アマゾン・エフェクトのみがその原因であると断定することはできませんが、実際にブロックバスター(ビデオ・DVDレンタル)、サーキット・シティー(家電量販店)、コンプUSA(PC小売)、トイザらす(おもちゃ量販店)、ボーダーズ(全米第2位の規模を誇っていた書店チェーン)が市場からの退場を迫られた背景には、アマゾン・エフェクトがあったというのが共通の理解となっています。米国においてはリアル領域を含めて、既にウォルマートを抜いて小売業全体の頂点に立つことが予想されているアマゾン。世界を見渡しても、アマゾンに対抗しうるのは、世界一の人口から膨大な規模の小売市場を持つ中国のアリババとJDドットコムくらいしか見当たりません。アマゾンの、その強さの秘密はどこにあるのでしょうか。
地球上でもっともお客様中心の企業
アマゾンのFacebookページであるAmazon.comには、このようなビジョン・ステートメントが書かれています。
わたしたちのビジョンは、地球上でもっともお客様中心の企業になることです。そのために、人々がオンラインで買いたいと思うあらゆるものを探しだし、見つけだすことができる場所をつくることです。
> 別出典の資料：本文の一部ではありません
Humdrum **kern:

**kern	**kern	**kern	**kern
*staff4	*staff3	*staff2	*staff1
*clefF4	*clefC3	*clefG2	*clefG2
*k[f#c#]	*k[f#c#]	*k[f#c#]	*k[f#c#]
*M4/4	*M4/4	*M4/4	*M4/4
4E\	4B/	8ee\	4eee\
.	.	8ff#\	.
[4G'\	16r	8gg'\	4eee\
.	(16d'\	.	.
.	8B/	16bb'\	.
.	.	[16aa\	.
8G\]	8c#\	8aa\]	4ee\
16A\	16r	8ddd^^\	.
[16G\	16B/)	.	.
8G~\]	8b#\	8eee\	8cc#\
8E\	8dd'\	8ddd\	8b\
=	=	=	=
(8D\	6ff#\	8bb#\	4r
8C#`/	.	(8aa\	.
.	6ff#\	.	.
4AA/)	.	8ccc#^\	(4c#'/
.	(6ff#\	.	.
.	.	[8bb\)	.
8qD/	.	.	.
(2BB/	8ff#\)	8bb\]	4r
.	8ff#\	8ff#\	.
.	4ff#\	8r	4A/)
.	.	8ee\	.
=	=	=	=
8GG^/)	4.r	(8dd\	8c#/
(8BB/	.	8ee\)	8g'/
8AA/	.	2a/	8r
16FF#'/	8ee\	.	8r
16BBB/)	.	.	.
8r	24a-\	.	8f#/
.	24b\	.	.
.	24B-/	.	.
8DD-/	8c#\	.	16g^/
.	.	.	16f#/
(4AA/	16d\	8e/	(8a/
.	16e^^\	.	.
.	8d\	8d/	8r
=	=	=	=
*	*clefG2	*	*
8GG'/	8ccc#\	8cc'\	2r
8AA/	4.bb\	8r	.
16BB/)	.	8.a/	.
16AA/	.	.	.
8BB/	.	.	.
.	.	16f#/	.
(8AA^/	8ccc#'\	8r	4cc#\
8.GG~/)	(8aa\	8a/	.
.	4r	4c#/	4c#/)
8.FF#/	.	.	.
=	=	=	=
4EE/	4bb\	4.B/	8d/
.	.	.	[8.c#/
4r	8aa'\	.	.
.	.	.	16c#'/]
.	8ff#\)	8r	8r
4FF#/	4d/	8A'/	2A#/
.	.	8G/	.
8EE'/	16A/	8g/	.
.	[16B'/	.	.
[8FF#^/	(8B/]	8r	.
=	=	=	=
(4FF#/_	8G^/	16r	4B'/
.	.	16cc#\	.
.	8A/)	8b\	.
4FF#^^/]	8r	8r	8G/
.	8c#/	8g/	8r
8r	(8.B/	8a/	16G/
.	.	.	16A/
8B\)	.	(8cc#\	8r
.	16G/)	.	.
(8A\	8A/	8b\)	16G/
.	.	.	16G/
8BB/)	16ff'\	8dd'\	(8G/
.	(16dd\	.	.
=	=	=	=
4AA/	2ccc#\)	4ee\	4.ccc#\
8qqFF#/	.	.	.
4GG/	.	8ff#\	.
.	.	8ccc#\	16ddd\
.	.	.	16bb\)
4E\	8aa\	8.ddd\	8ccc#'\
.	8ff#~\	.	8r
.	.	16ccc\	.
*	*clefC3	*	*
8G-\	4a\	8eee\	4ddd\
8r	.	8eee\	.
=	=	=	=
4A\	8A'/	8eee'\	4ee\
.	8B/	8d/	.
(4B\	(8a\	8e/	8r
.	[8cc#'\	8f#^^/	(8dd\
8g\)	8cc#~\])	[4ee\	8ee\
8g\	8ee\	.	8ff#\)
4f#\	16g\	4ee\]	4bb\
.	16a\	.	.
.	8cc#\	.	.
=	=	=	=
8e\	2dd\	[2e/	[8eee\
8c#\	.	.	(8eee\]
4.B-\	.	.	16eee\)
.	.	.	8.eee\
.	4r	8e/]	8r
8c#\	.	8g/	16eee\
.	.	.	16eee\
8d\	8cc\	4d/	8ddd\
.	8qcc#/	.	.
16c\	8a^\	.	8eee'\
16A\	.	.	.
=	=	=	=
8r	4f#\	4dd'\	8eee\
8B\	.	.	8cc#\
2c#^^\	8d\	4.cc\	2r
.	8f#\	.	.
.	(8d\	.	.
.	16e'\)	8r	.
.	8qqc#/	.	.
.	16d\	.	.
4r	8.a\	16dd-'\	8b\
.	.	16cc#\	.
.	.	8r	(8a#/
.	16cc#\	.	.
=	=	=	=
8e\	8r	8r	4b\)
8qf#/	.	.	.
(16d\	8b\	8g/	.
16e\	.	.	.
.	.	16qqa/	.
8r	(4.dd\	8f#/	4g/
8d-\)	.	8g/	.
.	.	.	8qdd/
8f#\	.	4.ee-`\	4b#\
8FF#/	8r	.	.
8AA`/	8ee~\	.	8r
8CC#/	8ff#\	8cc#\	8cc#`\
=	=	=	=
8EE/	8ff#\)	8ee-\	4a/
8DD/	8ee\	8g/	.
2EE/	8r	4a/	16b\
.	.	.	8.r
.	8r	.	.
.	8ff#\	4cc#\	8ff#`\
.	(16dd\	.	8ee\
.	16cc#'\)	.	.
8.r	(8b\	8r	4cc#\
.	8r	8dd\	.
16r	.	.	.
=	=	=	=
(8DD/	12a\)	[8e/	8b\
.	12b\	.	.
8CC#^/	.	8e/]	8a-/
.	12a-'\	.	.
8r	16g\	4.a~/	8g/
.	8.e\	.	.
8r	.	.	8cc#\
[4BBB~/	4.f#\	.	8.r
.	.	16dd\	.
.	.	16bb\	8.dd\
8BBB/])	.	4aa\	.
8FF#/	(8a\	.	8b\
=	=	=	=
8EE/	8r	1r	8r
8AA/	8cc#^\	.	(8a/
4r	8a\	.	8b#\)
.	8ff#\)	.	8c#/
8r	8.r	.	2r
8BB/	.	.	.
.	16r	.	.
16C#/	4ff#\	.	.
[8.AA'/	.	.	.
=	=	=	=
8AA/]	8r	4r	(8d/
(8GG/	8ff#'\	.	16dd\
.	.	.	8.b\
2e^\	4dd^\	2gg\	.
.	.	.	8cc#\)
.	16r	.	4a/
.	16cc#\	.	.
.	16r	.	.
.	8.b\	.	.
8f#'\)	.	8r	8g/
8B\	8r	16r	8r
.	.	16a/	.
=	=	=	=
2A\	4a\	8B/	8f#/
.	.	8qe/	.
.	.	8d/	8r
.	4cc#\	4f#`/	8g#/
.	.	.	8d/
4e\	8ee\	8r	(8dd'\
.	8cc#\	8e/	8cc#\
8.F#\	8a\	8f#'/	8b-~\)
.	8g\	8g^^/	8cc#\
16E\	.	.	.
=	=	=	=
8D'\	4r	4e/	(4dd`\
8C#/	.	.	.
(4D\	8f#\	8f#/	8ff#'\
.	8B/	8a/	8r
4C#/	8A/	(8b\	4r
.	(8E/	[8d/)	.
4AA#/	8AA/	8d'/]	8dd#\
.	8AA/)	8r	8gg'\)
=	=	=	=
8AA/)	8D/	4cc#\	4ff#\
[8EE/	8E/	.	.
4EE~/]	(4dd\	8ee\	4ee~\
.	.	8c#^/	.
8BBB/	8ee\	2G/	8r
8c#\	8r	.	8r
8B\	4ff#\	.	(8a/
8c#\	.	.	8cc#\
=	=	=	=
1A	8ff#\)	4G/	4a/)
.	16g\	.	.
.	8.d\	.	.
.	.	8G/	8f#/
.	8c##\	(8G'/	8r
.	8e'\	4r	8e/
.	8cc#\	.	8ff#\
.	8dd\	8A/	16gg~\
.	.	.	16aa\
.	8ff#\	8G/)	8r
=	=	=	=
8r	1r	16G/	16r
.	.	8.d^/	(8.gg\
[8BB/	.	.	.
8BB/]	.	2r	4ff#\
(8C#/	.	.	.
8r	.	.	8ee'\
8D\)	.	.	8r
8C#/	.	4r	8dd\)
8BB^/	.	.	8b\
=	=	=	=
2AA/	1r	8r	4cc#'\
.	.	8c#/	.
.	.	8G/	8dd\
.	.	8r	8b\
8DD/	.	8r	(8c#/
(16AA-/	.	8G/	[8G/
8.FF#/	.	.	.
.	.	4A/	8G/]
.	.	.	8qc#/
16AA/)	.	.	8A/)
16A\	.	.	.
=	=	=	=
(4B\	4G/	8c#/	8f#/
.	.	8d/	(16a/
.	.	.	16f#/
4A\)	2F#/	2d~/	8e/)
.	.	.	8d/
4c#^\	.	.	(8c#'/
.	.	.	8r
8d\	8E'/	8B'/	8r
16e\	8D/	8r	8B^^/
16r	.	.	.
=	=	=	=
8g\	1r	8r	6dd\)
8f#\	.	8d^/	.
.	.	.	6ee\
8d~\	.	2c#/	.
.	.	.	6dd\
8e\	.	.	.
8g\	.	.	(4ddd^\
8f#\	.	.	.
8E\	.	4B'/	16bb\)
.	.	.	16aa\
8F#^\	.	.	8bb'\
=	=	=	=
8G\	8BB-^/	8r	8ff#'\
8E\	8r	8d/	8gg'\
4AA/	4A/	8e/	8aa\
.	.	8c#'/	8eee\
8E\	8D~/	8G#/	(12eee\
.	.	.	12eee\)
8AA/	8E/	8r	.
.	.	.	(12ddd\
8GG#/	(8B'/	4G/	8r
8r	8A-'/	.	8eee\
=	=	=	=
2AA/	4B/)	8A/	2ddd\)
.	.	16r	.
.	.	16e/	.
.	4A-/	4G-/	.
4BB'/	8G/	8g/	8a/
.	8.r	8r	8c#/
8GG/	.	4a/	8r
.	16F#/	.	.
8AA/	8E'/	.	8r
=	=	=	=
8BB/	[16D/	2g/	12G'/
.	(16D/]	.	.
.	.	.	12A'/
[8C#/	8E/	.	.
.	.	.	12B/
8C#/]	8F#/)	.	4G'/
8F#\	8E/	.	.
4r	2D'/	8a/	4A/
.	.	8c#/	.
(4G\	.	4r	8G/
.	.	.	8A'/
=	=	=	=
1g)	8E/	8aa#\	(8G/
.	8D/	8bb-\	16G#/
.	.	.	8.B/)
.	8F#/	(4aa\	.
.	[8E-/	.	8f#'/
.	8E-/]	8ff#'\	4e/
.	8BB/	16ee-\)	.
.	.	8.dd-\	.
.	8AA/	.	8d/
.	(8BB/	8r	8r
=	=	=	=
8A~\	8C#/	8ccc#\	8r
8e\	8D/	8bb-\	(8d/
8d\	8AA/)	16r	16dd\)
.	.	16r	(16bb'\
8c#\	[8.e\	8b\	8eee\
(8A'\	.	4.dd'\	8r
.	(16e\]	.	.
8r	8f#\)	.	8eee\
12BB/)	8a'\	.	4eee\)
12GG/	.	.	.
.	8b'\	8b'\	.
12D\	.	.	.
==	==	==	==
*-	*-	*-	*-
Our vision is to be earth’s most customer centric company; to build a place where people can come to find and discover anything they might want to buy online.
アマゾンの今日の隆盛は、アマゾンのCEOであるジェフ・ベゾスが創業当時から思い描き、揺るぎないコミットメントをもってその具現化にまい進してきた、このビジョンを起点に作り上げられたものと考えられています。ブラッド・ストーンは、その著書『ジェフ・ベゾス 果てなき野望~アマゾンを創った無敵の奇才経営者』(原題:The Everything Store)で、創業当初からのアマゾンの思想を「弾み車」(FLYWHEEL)と呼ぶビジネスモデルで説明しています。
このビジネスモデルに書かれているいくつかの要素は互いに複雑に関連しあっていますが、最終ゴールである「成長(GROWTH)」のスピードをあげることとは、「購買量(TRAFFIC)」の増加スピードを増やすことだとみれば理解しやすいと思います。
まず「売り手(SELLERS)」が増えれば、「商品の選択肢(SELECTION)」が増えます。するとCX(カスタマーエクスペリエンス:顧客経験)が改善されます。だから「購買量(TRAFFIC)」が増えます。
購買量が増えれば、ウェブサイトの運営に必要なサーバーやフルフィルメントセンター(物流センター)などの固定費を効率的に利用できます。だから「低コスト構造(LOWER COST STRUCTURE)」にできます。すると商品の「低価格化(LOWER PRICE)」が実現されますから、やはりCXを改善できます。すると購買量が増えるというわけです。
さらに購買量が増えれば売り手が嬉しいので、売り手が増えますから、結果として商品の選択肢がさらに増えます。するとCXがさらに改善されて、さらに購買量が増えます。このようにして弾み車の良循環は、どんどん加速していきます。
その結果が数億品目と言われる膨大な商品点数です。著者はグーグルの元CEOであるエリック・シュミットが2014年に言った「グーグルのライバルはビング(Bing)やヤフーだと思うだろう。しかし、私たちの一番の強敵はアマゾンだ」といった言葉を思い出します。シュミットは今日のアマゾンの隆盛を的確に予見していました。オンライン商品検索で世界1の人気を誇るのは、グーグルでもなく、その他のサーチエンジンでもありません。アマゾンの類いまれない品揃えとカスタマーレビューという信頼できる情報の宝庫は、グーグルの検索エンジンをはるかにしのぎます。eMarketer によれば、いまやアメリカのオンラインショッピング利用者の半数以上が、アマゾンの商品情報をもっとも信頼していると答えているのです。